One graduate’s mother took issue with Dyson’s content and delivery: “It was extremely inappropriate because Commencement should be a joyous occasion. It is not for everyone in that audience to be screamed at 18 minutes. I thought his tone was inappropriate. I thought his negativism was inappropriate. What we need is positivism.” UNC Chancellor Michael Hooker’s office was flooded with angry phone calls the next day.

Dyson’s speech—which also encouraged graduates to respect their family’s sacrifices and to make it “possible for everyone to enjoy the beautiful domain of American democracy,” points lost in the fracas—was a seminal moment in campus culture wars. Right-leaning commentators questioned Dyson’s scholarly credentials, the judgment of the speaker selection committee, and whether hip hop and pop culture were worthy of study. As one pundit from the conservative North Carolina-based John Locke Foundation argued, universities were being inundated by syllabi featuring lefty favorites Frantz Fanon and Michel Foucault. And to boot: “Kurt Cobain was a strung-out whiner and rock star who killed himself; [Jenny] McCarthy is a former MTV bimbo-host; Morisette is a banshee who sings about oral sex; and Dogg (or is it Snoop?) is a rich thug who raps about ‘pimpin’ h*’s’ and other insightful topics.”

Bitter as the Dyson commencement fallout was, it was far from the first controversy in the history of commencement addresses, one of the most praised and pilloried forms of oratory.

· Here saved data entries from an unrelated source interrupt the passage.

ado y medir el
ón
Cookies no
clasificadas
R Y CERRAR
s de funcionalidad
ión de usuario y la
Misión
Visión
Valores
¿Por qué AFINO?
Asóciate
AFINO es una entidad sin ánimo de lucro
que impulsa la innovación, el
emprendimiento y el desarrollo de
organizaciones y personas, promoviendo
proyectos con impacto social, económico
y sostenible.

While commencements are occasions for celebration, critics have often mocked the hackneyed “endings-are-really-beginnings” advice to those leaving the ivory tower. A June 1971 issue of the Phi Delta Kappan magazine listed the formulaic elements of a typical commencement speech. First a joke, then hat tips to faculty and proud parents whose “little dumplings” are now “effulgent with the glow of glorious manhood and womanhood.” Also on the menu: thanks for the gig, flattery, shamefaced extemporizing about “dumbbells of older generation like self,” a Socrates quote, and warnings to the graduates about the harsh world that awaits.

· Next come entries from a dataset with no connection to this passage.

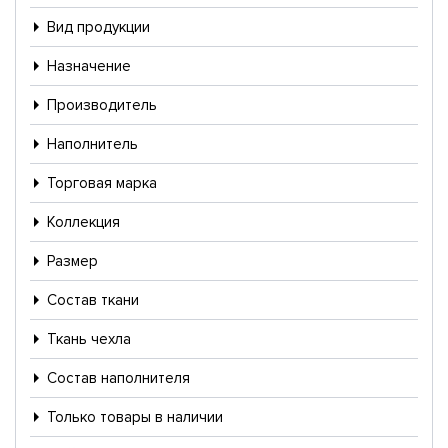
Вид продукции
Назначение
Производитель
Наполнитель
Торговая марка
Коллекция
Размер
Состав ткани
Ткань чехла
Состав наполнителя
Только товары в наличии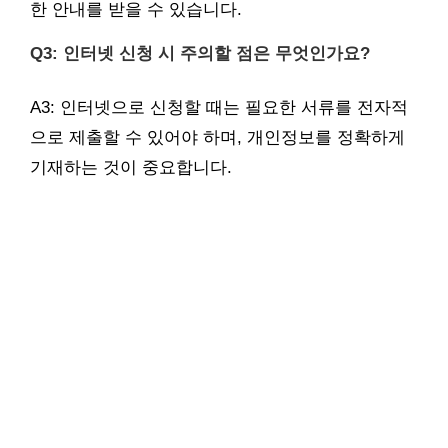
한 안내를 받을 수 있습니다.
Q3: 인터넷 신청 시 주의할 점은 무엇인가요?
A3: 인터넷으로 신청할 때는 필요한 서류를 전자적
으로 제출할 수 있어야 하며, 개인정보를 정확하게
기재하는 것이 중요합니다.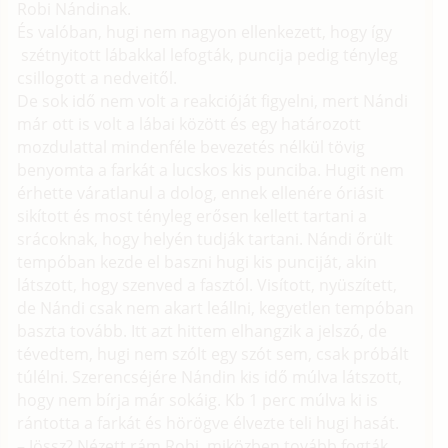
Robi Nándinak.
És valóban, hugi nem nagyon ellenkezett, hogy így
szétnyitott lábakkal lefogták, puncija pedig tényleg
csillogott a nedveitől.
De sok idő nem volt a reakcióját figyelni, mert Nándi
már ott is volt a lábai között és egy határozott
mozdulattal mindenféle bevezetés nélkül tövig
benyomta a farkát a lucskos kis punciba. Hugit nem
érhette váratlanul a dolog, ennek ellenére óriásit
sikított és most tényleg erősen kellett tartani a
srácoknak, hogy helyén tudják tartani. Nándi őrült
tempóban kezde el baszni hugi kis punciját, akin
látszott, hogy szenved a fasztól. Visított, nyüszített,
de Nándi csak nem akart leállni, kegyetlen tempóban
baszta tovább. Itt azt hittem elhangzik a jelszó, de
tévedtem, hugi nem szólt egy szót sem, csak próbált
túlélni. Szerencséjére Nándin kis idő múlva látszott,
hogy nem bírja már sokáig. Kb 1 perc múlva ki is
rántotta a farkát és hörögve élvezte teli hugi hasát.
– Jössz? Nézett rám Robi, miközben tovább fogták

But precisely because the commencement speech traffics in homilies that emphasize young people’s civic and professional duties, it’s a highly politicized form of speech that’s subject to scrutiny. As the sociologist Markella Rutherford has pointed out, graduation remarks are full of rhetoric about moral behavior, collective responsibility and anxiety over whether new alumni will go forth into the world and make the “right” choices.

These discussions of the individual and their relationship to the world are tailor-made for controversy. Ralph Waldo Emerson found this out in 1838, when he delivered his famous “Divinity School Address” at the request of the seven graduates in Harvard’s program. Having left a post as a minister at a Boston church, the 35-year-old Emerson told the seminarians that the embrace of religious doctrine and overreliance on the preacher as teacher had undermined the power of individual revelation. “Let me admonish you, first of all” he said to the graduates, “to go alone; to refuse good models, even those most sacred in the imagination of men, and dare to love God without mediator or veil.”

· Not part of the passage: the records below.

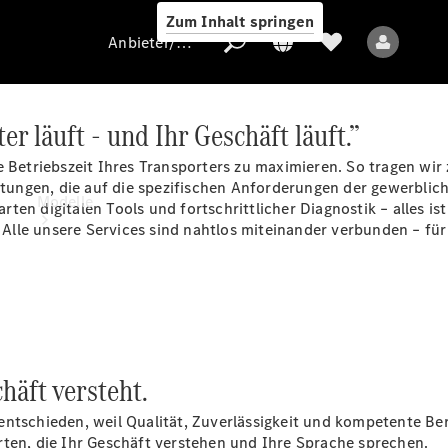
Zum Inhalt springen
Anbieter/Datenschutz
er läuft - und Ihr Geschäft läuft.”
 Betriebszeit Ihres Transporters zu maximieren. So tragen wir 
Anbieter/Datenschutz
istungen, die auf die spezifischen Anforderungen der gewerblic
Modelle
en digitalen Tools und fortschrittlicher Diagnostik – alles ist
. Alle unsere Services sind nahtlos miteinander verbunden – fü
Alle Modelle
häft versteht.
Elektromodelle
ntschieden, weil Qualität, Zuverlässigkeit und kompetente Ber
rten, die Ihr Geschäft verstehen und Ihre Sprache sprechen.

Predictably, Emerson’s take rankled old-line Unitarians and some practitioners of other denominations, who saw this as a Martin Luther-type challenge to their leadership and accused him of atheism. And, just as predictably for the independent thinker and philosopher, Emerson was not cowed and published the remarks for public consumption before the brouhaha died down.

But if the content of both Dyson’s and Emerson’s talks angered some listeners and commentators, more modern commencement controversies sometimes begin before the anointed speaker even steps on campus. That was the case in 1990, when Wellesley College picked former First Lady Barbara Bush to share her wisdom to its graduating seniors. According to sociologist Rosanna Hertz and historian Susan M. Reverby, both on the Wellesley faculty at the time, the “choice of speaker… becomes a way an institution signals how it will be sending its graduates into the world and who they should become.”

A significant portion of the graduating class saw it that way, too. In a letter signed by a quarter of the class, the students complained that Barbara Bush had largely “gained recognition through the achievements of her husband, which contradicts what we have been taught over the last four years at Wellesley.” The students suggested adding an additional speaker who might “more aptly reflect the self-affirming qualities of a Wellesley graduate.” Alumni wrote hundreds of letters to the university, mostly disagreeing with the students’ protest and labeling it as churlish “ill-breeding” unbefitting both Bush and students at the women’s college. This was a matter of manners, intelligence, and a good education—things that they believed a Wellesley woman should possess in spades.

Battles of over just who gets the honor of toasting new graduates—and what they say—aren’t going anywhere, especially when commencement speakers opt out of clichés, delve into more difficult territory such as politics or race, or are themselves polarized figures. The Princeton professor Keeanga-Yamahtta Taylor experienced death threats, severe harassment, and an alt-right media drubbing after a giving a 2017 Hampshire College commencement address critical of President Donald Trump. And the commander-in-chief is not immune from commencement controversies: Former President Barack Obama faced stiff opposition when he gave the 2009 commencement address—and got an honorary degree—at the University of Notre Dame. Anti-abortion groups railed that his pro-choice stance—and his administration’s efforts to make birth control more available—should have made him persona non grata at the Catholic institution.

The flap over President Obama’s appearance was textbook commencement controversy, with the speech both widely anticipated and roundly protested. His remarks were similarly textbook commencement address, showcasing Obama’s signature conciliatory style, complete with jokes, a Martin Luther King, Jr., quote (in place of Socrates), self-deprecation, and nods to the home team and Catholic leadership. Obama also trotted out the obligatory charge to young graduates, in this case “to save God’s creation from a changing climate that threatens to destroy it.”

Obama spoke of a letter he got from a doctor who questioned his assumption that every abortion opponent was a “right-wing ideologue.” Obama said: “After I read the doctor’s letter, I wrote back to him and I thanked him. And I didn’t change my underlying position, but I did tell my staff to change the words on my website. And I said a prayer that night that I might extend the same presumption of good faith to others that the doctor had extended to me. Because when we do that—when we open up our hearts and our minds to those who may not think precisely like we do or believe precisely what we believe—that’s when we discover at least the possibility of common ground.”

Identifying himself a man who prays and as one who will talk with his detractors, Obama nailed the quintessential commencement statement. With its lofty claims of shared identity and values, President Obama’s Notre Dame speech articulated both the “American way” and a way forward: civility amid deep-seated difference.